Have you tried the “5 Around Drop” or canvassing campaigns? Those are cheap ways to generate new leads and prospects. What about JVs? I didn’t see you mention that, but that should be on EVERYONE’S marketing diet. Overall, you’re doing a GREAT job because you’re doing something. Keep an eye on the numbers and keep implementing and tweaking; I can assure you this will continue to get easier and you’ll continue to get smarter about where to invest your marketing dollars sooner than you think; but keep seeking to improve the existing assets you have in selling more services to your existing customers, generating referrals, and the campaigns that ARE working.

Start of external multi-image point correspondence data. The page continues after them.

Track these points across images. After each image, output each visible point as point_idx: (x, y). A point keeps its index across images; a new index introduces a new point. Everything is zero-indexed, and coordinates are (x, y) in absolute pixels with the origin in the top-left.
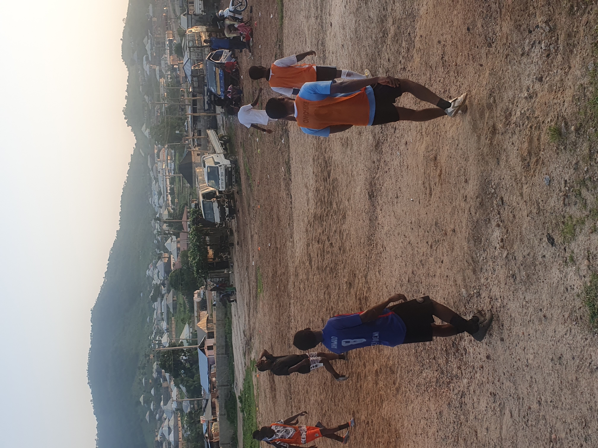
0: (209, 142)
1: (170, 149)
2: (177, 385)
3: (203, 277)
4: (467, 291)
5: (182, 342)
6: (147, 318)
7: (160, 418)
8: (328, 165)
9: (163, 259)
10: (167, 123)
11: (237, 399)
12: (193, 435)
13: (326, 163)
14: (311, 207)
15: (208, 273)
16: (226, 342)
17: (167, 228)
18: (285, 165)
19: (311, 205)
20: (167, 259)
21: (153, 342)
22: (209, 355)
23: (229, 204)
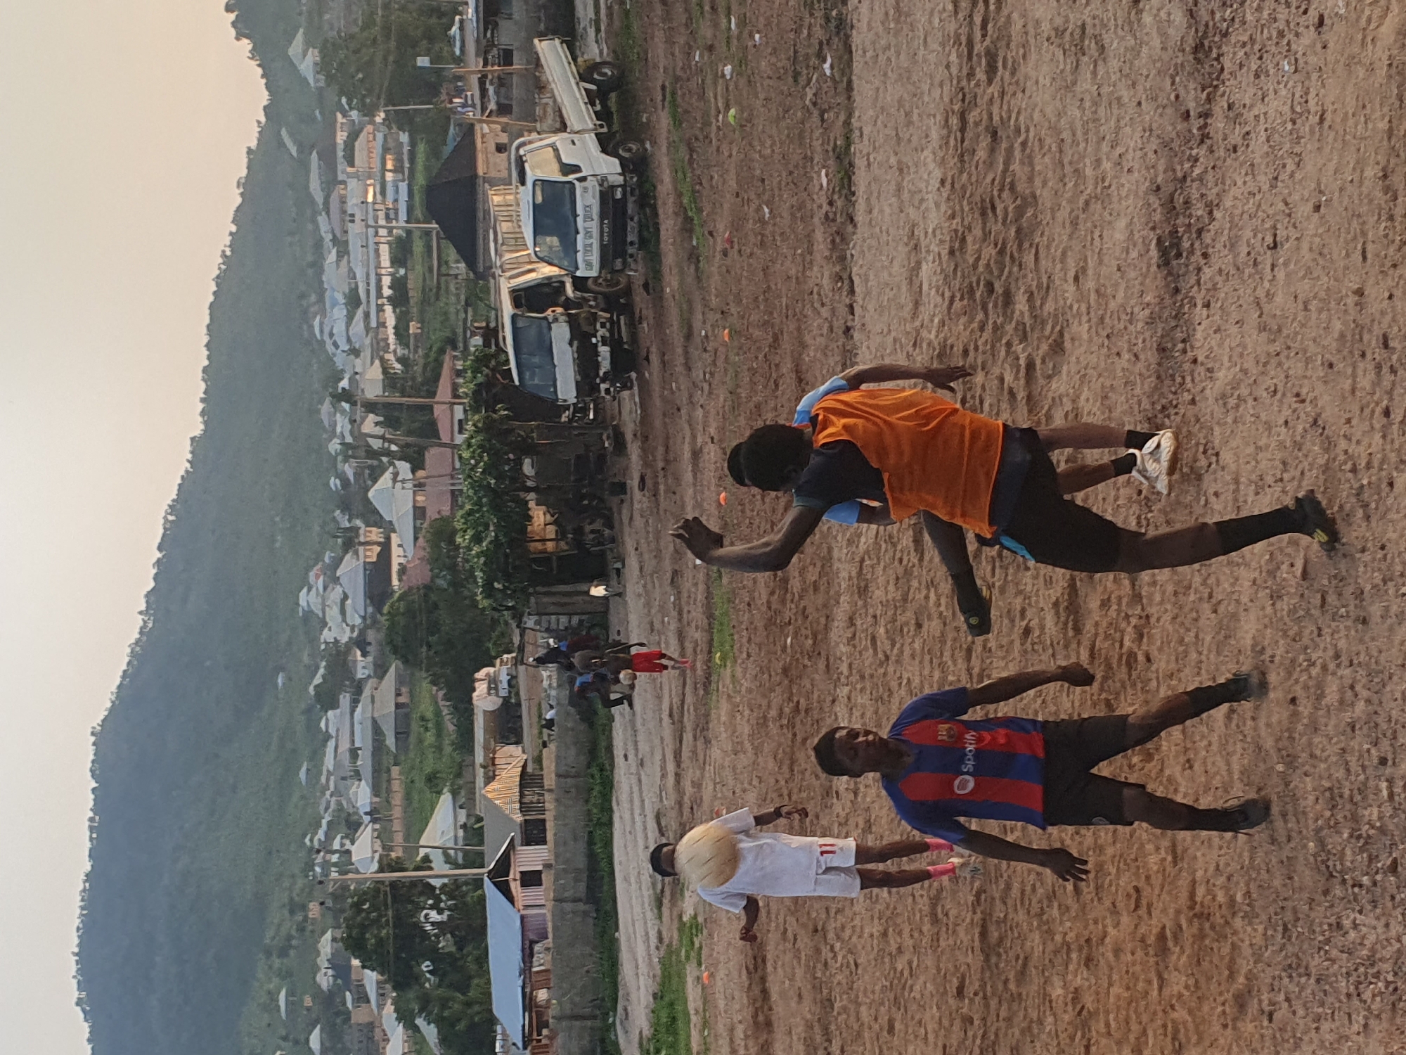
0: (541, 86)
1: (395, 130)
2: (405, 1017)
3: (508, 608)
5: (427, 859)
6: (299, 768)
9: (361, 549)
10: (387, 29)
15: (528, 597)
16: (592, 856)
17: (379, 431)
18: (831, 162)
19: (925, 312)
20: (377, 549)
21: (319, 858)
22: (526, 907)
23: (611, 331)
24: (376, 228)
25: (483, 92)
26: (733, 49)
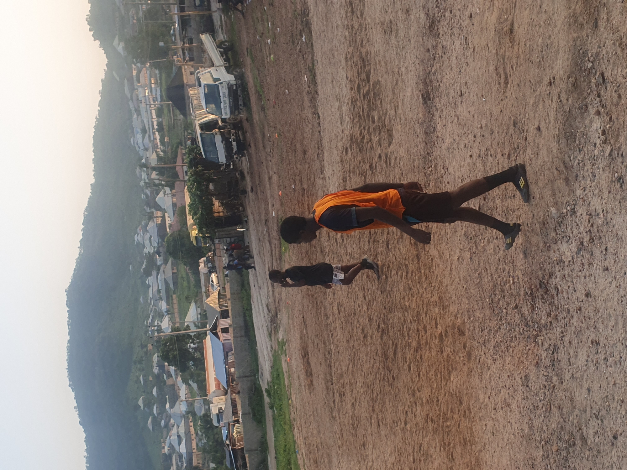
0: (203, 51)
1: (153, 69)
2: (185, 381)
3: (208, 237)
4: (558, 210)
5: (188, 326)
6: (140, 298)
7: (167, 425)
8: (367, 63)
9: (155, 219)
10: (147, 32)
11: (264, 392)
12: (210, 443)
13: (363, 60)
14: (345, 126)
15: (215, 232)
16: (245, 321)
17: (157, 177)
18: (308, 73)
19: (345, 124)
20: (160, 219)
21: (150, 329)
22: (224, 340)
23: (236, 137)
24: (150, 105)
25: (184, 54)
26: (271, 34)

New Years Resolution #4: Test more NEW ideas and fail MORE
Continuing on from above, I also want to point out something very important: Not everything you do will give a solid return and you shouldn’t expect it to. In marketing and in business, you have to constantly take risks and try new approaches and strategies, setting a certain amount of money aside for testing new ideas. It’s ludicrous to think that every single marketing campaign you run will play out as anticipated, and trying to make sure that it does will make you waste a LOT of time deliberating over umpteen choices only to end up at the same result. I would encourage you to boldly test new strategies on a regular basis such as new marketing concepts, price points, guarantees, marketing messages, offers, service packages, closing techniques, etc. That’s HEALTHY, and yes, sometimes you’ll end up with a goose egg. That’s okay. If you’re not coming up blank every once and again you’re not trying hard enough or moving forward with enough new ideas. Nothing, and I mean NOTHING is 100% guaranteed in business. If you constantly try to play it safe and only roll out the campaigns you’re absolutely certain you’ll win will cause you to get very little done, procrastinating and losing in the long run while more aggressive entrepreneurs eat you for lunch and pass you on the business battlefield like you’re standing still.